The crowd wants a sign because it is entertaining. They didn’t have Cable or Internet for fun. So, when a wonder-worker comes along, they are going to get up and get moving. They also want free food without working to earn it. It does not cast them in a particularly flattering light. That crowd ought to disturb us and invite us to take a good look at ourselves. They are chasing around all over the place looking for Jesus, but not to give something. They want to get something. Never mind that Jesus might want something from them: their faith. There is a deliberate attempt in John’s writing today to connect this event to that meeting of Jesus at a well with a Samaritan woman. Jesus wants something there and he wants something now from us. At that well, he wants that woman’s faith even though they are talking about drinks of water. Here, just as before, Jesus wants faith as now he talks about bread.
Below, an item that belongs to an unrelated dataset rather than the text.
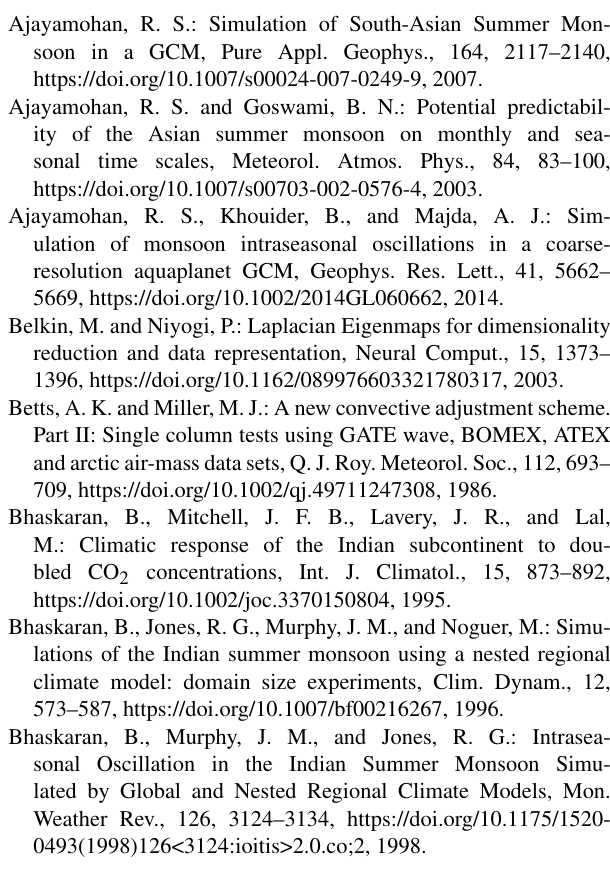
Figure 16. Temporal evolutions of (a) KELLF indices, (b) precip- itable water averaged over the Indian subcontinent, and (c) daily surface precipitation averaged over the Indian subcontinent in year 2007 from ERA-Interim/TRMM (black lines), WRF-gray sim- ulation starts from 20 April (blue lines, control run), WRF-gray sim- ulation starts from 19 April (red lines), and WRF-gray simulation starts from 21 April (green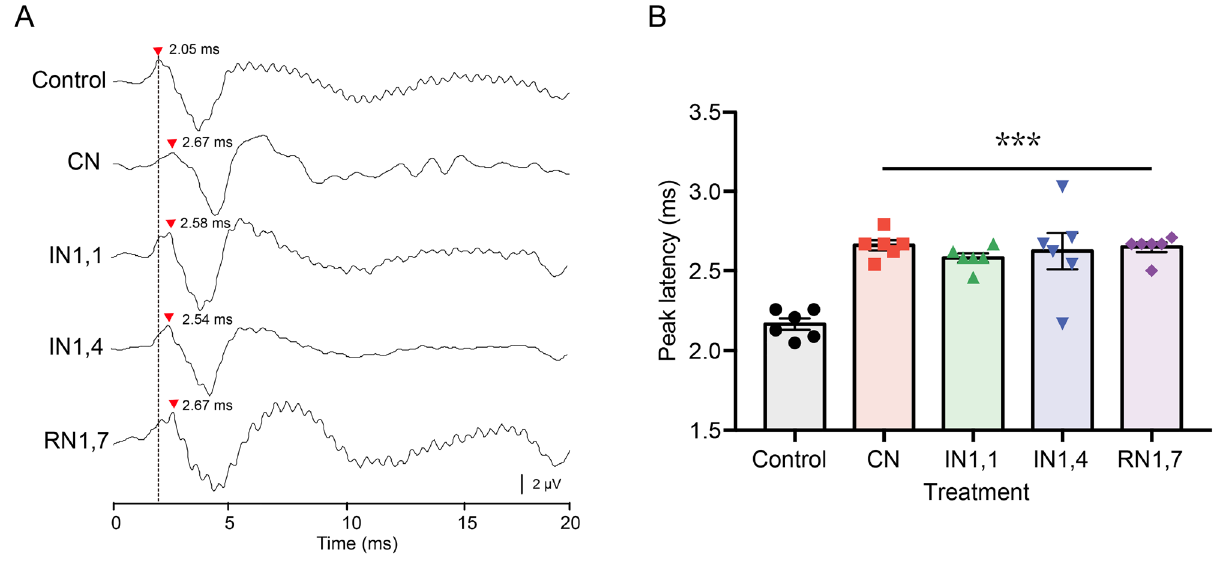
Figure 2. ( A ) Representative Auditory Evoked Potential (AEP) response curves of adult zebrafish under 1000 Hz stimuli (at 120 dB re 1 µPa) after different noise treatments. Arrowheads indicate the peak of each AEP and the corresponding latency with respect to the start of the stimulus. ( B ) Comparison of mean peak latencies ± Standard Error of the Mean (SEM) in response to 1000 Hz stimuli (at 120 dB re 1 µPa) after different noise treatments. Noise treatments caused a delay in response time (F 4,25 = 12.740, P < 0.0001) with significant differences between control and each noise treatment (***P < 0.001) (CN: continuous noise; IN1,1: intermittent noise with 1 s pulses and 1 s silent; IN1,4: intermittent noise with 1 s pulses and 4 s silent; RN1,7: intermitted random noise with 1 s pulses and 1–7 s silent intervals).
As we proclaim this Gospel in this assembly, Jesus looks at those who are here because they want something, and John raises a challenge to those whose prayer is always looking for a sign or begging for something. He raises a challenge also to those who go wandering around from place to place, church to church because they want to be entertained, or who complain that they didn’t get anything out of it. It fails to cross their minds that Jesus may want something they can give, faith. Perhaps it is time for us to give some sign, just as it was time for the woman at the well to give a sign and run back to bring the townspeople to Jesus because she believed. Perhaps it is time for us to give some witness to the one who is bread on this altar.

Faith and fidelity require a lot of work. There is nothing free or easy about faith. Repentance is hard to maintain. Breaking the habits of sinfulness and achieving real virtue and true holiness is the work of a lifetime. We have to grow out of the idea that Jesus came among us to get us a job, or solve some problem, heal some sickness or make us happy and more comfortable. He says today that he came to accomplish the works of God, to give life to the world. Jesus reminds those people that the manna their ancestors received with Moses came from God, not from Moses. Gratitude to God is the only appropriate response. Not “Give me more.” For us it is no different. Everything we have is a gift from God, and faithful believers never forget that. Those clothes you wear, and that closet full at home is really a gift from God. The food we eat is a gift from God, and we must remember that. The very act of that remembrance is what Eucharist is all about: remembering what God has done for us and giving back to God what God has given us, His only Son.

Jesus came to give us life. That is what we must seek above all and first of all. People of faith know the difference between what is perishable and what lasts forever. All of us must work to figure the difference, to know the difference, and to believe in the one who says to us: “I am the bread of life.” When we do, we will lack nothing, seek nothing except that which gives us life.